“The idea that some lives matter less is the root of all that’s wrong with the world.” Said Dr. Paul Farmer, the co-founder of a Boston based Partners In Health (PIH).

Inshuti Mu Buzima (IMB), Rwandan sister organization to PIH, operates in three rural districts (Burera, Kirehe and Kayonza) that previously had some of the country’s worst health outcomes with the objective to improve and provide high-quality of healthcare. I do research because I know it plays a key role in every discovery related to health. Doing research in health is my biggest contribution to promoting global health, as I believe that health is a human right. Part of what I do is capacity building through operational research training.

The research department at IMB is committed to building the capacity of its staff and Ministry of Health partners to conduct quality research, from conception to dissemination. One of the priorities for the IMB Research Department is to provide hands-on training for operations, and implementation research. I am proud to have been part of that as a Global Health Corps Research Fellow.

 

Intermediate Operational Research Training (IORT)

The Intermediate Operational Research Training (IORT) Program was introduced in 2013 with five teams of two people each including one IMB and one MOH partner staff. As a GHC Research Fellow, my role has been to facilitate the training as a Research Assistant. To begin with, I coordinated the application process whereby 28 people, 19 IMB staff and 9 MOH staff, applied for seven topics available. Each Applicant was supposed to submit a three page application form, specifying which of the Research topics he/she was applying to, and a letter of support from his/her supervisor. Candidates were allowed to apply for up to two different topics. I compiled the information into an excel spreadsheet I created to see who applied for each topic by site.

The Research Committee, Principle Investigators of the Research topics and MoH site leadership reviewed and scored the applications to select thirteen investigators to lead seven topics available: delayed surgical referrals, descriptive surgery, Breast Cancer, Verbal and Social Autopsy, Asthma, HIV/AIDS and Maternal and Child Health.

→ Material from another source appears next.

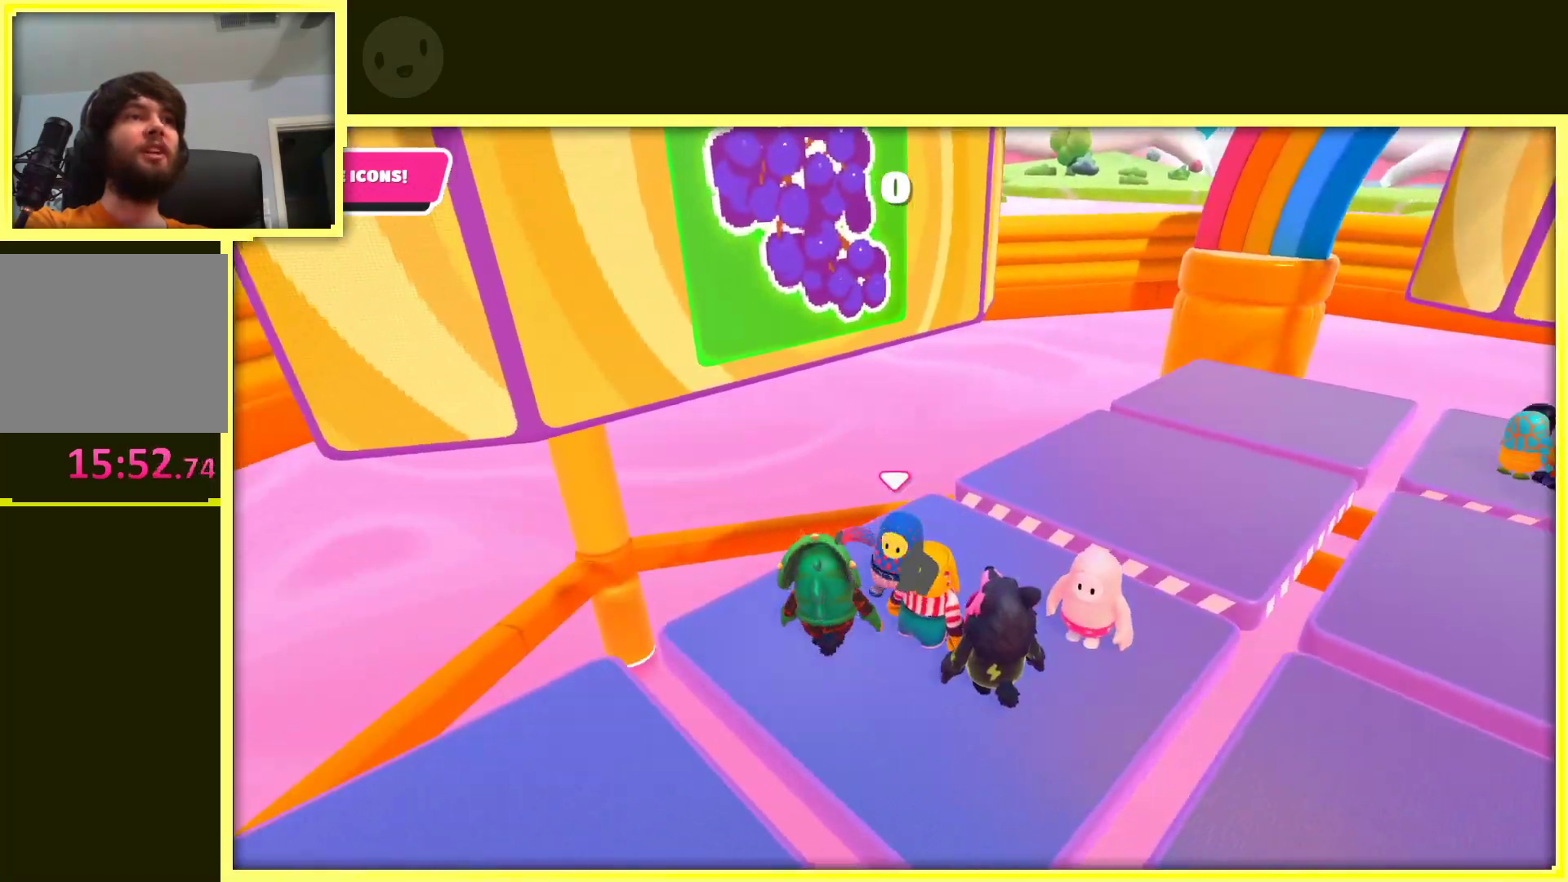
{"buttons": ["R2"], "left_stick": "center", "right_stick": "center", "events": [[183, "left_stick", "center"], [200, "R2", "down"], [200, "right_stick", "center"]]}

Once selected, investigator‐teams receive a training for almost eight months. The training covers topics including refining the Research question, literature searches, writing Research protocols, designing studies, data collection, data analysis, writing a Research paper, and dissemination.  Trainees immediately apply these skills to research projects that they are leading under the mentorship of course facilitators including two senior mentors and three Research Assistants (RAs) including myself. Mentors provide lectures every month for eight months and technical support. Each RA is assigned two teams he/she supports by providing hands on after the training sessions.

 

The teams I’ve been assigned to are working on two projects: Verbal and social autopsy project aiming at finding out care seeking patterns of families that experienced under five deaths in rural Rwanda, and neonatal project with the objective to describe the presentation, management and outcomes of infants at neonatal units in two rural district hospitals namely Rwinkwavu and Kirehe. I’ve been helping my teams throughout the process including writing the research protocols, cleaning and analyzing the data using Stata 13 and presenting their results into tables. Since recently, we have been discussing the result points and working on finding out the appropriate journal to submit our papers to. My team and I started writing papers and we hope to submit to the journals for peer review by the end of July.

Not only I’ve been providing support to two aforementioned teams but I’ve also been coordinating the logistics for the training. I draft invitation letters and send them at least one week before the training to allow time for participants to prepare. I write concept notes and prepare budget and ensure it is approved prior to the training day. It falls under my responsibilities to also make sure transportation, conference room with all materials such as projector, flip chart, markers and power extensions are in place ahead of meetings. I will facilitate the last training session in mid-June but will continue to work with the teams on paper writing until we publish. My fellowship has been a success simply because the research work I’ve been doing empowered people (IMB and MOH staff) who care about global health day after day.